BEGIN Records supplied

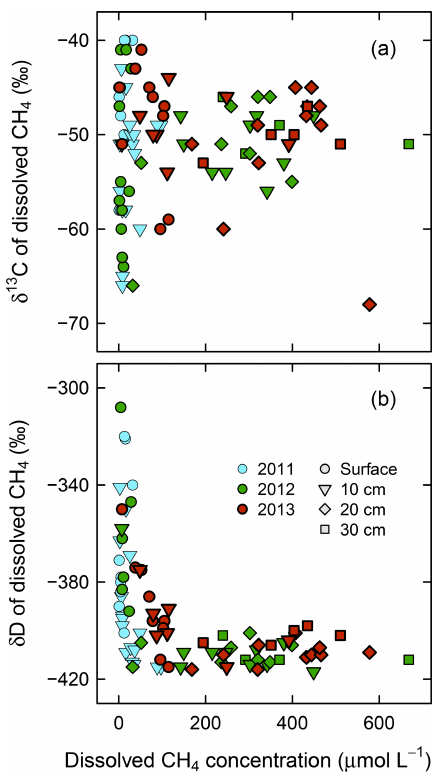
Figure 6. In situ (a) δ 13 C and (b) δ D versus concentration of dis- solved CH 4 at four depths (surface water, 10, 20, and 30cm) in wet areas from 2011 to 2013.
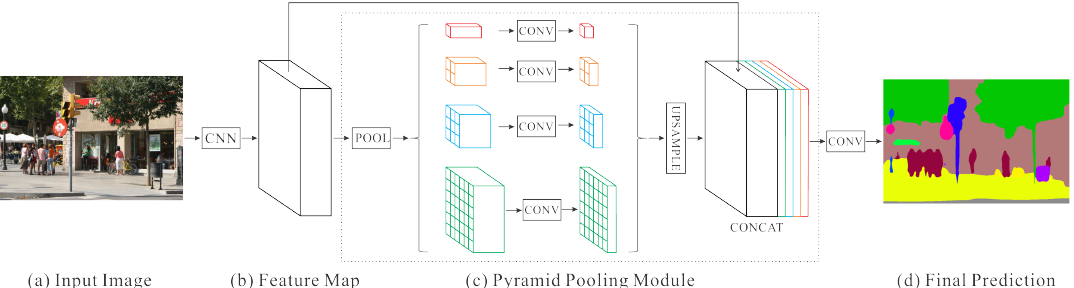
Figure 6. The PSPNet architecture (Figure reproduced here with kind permission from the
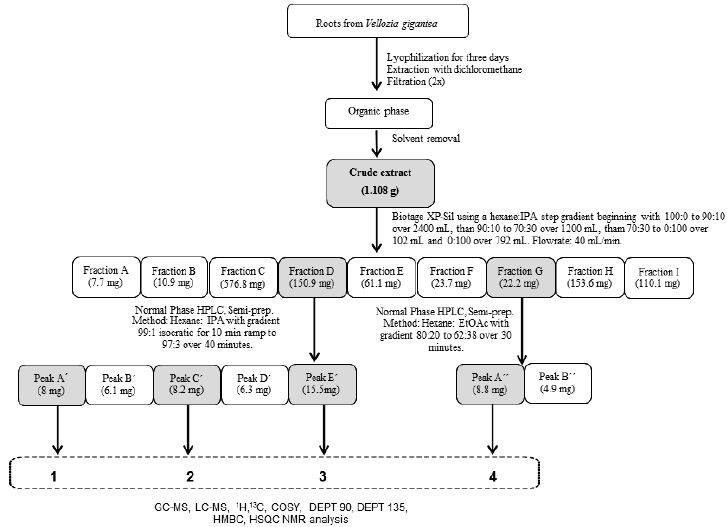
Figure 1. Flowchart illustrating the process of chemical isolation of four phytotoxic compounds produced by Vellozia gigantea , which was guided by phytotoxicity bioassays. All bioactive fractions and compounds are shaded.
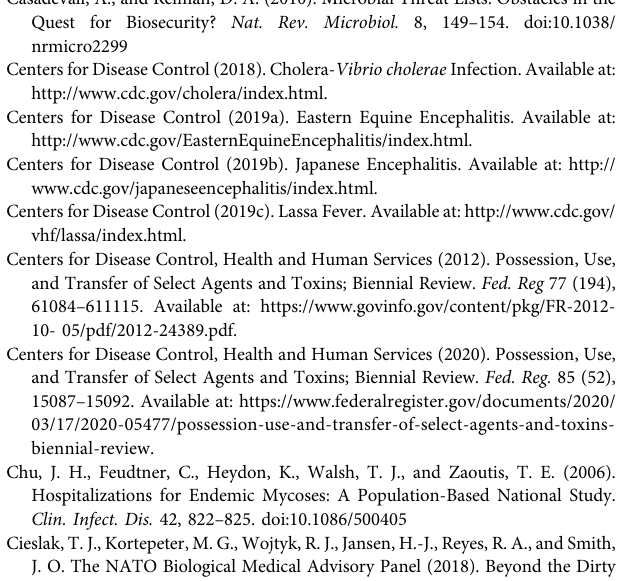
Supplementary Table S1 | Criteria scoring de fi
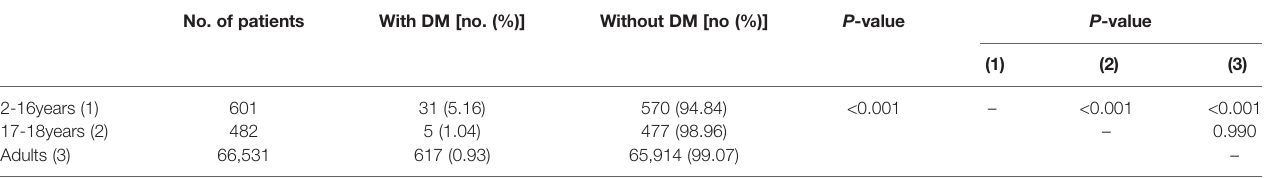
TABLE 4-1 | Comparison of different age groups with distant metastasis of CPTC. No. of patients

END Records supplied

**What you need to do**.
The answer must be the full set of records, repeated exactly, with no pictures.

**Response**.
Figure 6. In situ (a) δ 13 C and (b) δ D versus concentration of dis- solved CH 4 at four depths (surface water, 10, 20, and 30cm) in wet areas from 2011 to 2013.
Figure 6. The PSPNet architecture (Figure reproduced here with kind permission from the
Figure 1. Flowchart illustrating the process of chemical isolation of four phytotoxic compounds produced by Vellozia gigantea , which was guided by phytotoxicity bioassays. All bioactive fractions and compounds are shaded.
Supplementary Table S1 | Criteria scoring de fi
TABLE 4-1 | Comparison of different age groups with distant metastasis of CPTC. No. of patients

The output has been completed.